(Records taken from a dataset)
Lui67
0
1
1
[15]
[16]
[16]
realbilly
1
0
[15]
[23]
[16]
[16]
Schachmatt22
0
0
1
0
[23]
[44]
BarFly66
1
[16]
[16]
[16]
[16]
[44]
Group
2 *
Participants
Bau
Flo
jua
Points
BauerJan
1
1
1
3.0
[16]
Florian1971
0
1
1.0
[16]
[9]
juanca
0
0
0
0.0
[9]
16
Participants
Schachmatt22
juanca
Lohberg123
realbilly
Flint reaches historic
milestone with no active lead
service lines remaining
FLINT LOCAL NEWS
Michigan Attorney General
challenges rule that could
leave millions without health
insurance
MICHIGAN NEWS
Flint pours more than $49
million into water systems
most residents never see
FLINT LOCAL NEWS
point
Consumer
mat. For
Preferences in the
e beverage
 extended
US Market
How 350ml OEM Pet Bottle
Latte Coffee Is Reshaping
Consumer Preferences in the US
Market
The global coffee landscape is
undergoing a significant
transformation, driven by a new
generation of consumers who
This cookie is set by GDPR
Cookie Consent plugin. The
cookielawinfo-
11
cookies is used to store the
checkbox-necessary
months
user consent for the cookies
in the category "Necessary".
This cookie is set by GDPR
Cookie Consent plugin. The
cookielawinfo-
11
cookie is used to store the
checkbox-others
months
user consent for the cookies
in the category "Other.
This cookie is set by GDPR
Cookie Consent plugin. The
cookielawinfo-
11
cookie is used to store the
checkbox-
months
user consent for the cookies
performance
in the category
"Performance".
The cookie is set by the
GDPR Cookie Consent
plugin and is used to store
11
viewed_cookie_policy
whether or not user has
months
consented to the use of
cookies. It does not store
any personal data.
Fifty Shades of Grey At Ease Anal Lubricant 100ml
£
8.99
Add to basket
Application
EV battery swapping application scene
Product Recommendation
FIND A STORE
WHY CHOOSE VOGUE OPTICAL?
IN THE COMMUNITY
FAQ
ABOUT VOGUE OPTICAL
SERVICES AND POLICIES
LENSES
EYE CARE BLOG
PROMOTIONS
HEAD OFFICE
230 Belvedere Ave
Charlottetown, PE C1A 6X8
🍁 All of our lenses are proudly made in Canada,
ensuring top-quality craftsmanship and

* * *

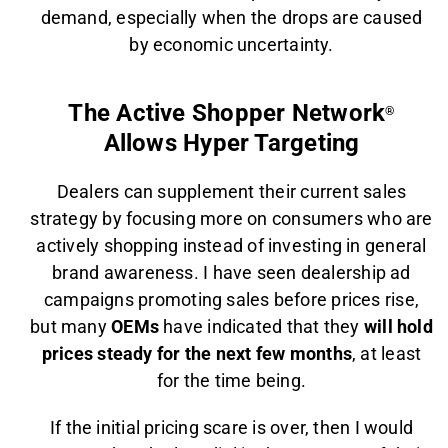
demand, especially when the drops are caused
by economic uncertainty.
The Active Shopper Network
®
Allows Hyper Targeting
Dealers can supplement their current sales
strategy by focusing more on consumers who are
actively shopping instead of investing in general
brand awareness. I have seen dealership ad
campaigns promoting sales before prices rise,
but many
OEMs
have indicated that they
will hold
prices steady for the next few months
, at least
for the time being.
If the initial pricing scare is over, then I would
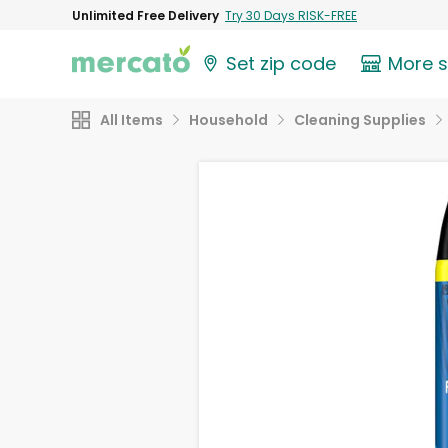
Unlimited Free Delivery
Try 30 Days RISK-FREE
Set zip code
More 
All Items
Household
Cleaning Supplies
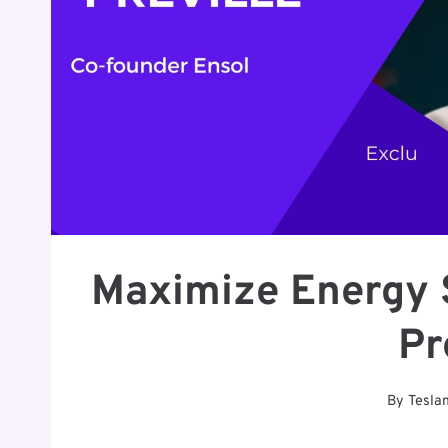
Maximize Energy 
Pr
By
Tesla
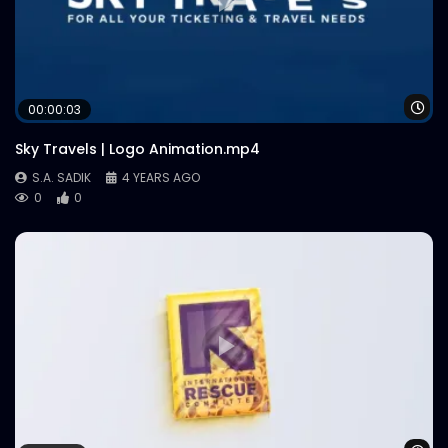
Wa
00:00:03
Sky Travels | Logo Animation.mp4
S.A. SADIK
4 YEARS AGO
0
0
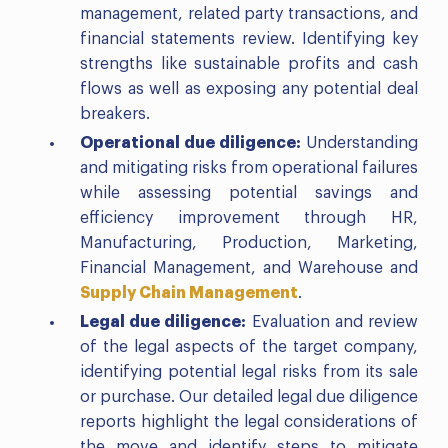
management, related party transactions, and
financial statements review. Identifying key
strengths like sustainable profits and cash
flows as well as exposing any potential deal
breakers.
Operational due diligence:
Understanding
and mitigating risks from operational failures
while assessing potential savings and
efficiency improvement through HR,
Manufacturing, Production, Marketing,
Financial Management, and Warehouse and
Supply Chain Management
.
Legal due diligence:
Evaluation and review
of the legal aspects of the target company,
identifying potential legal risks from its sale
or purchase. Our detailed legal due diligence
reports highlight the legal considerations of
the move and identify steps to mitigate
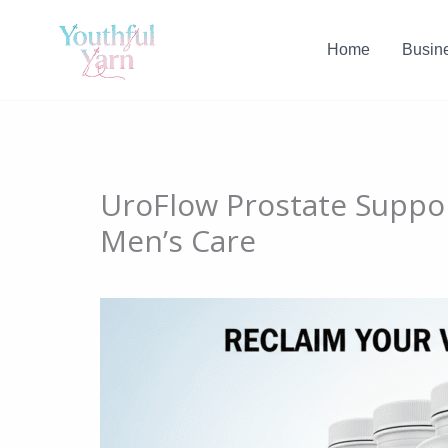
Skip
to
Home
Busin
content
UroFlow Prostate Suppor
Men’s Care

> **Exercise aim**
Rewrite the lines in the rows as a numbered list, starting with the line containing "management, related party transactions, and" and ending with the line containing "while assessing potential savings and", both included. Leave out any blank lines.

> **Answer to the problem**
1. management, related party transactions, and
2. financial statements review. Identifying key
3. strengths like sustainable profits and cash
4. flows as well as exposing any potential deal
5. breakers.
6. Operational due diligence:
7. Understanding
8. and mitigating risks from operational failures
9. while assessing potential savings and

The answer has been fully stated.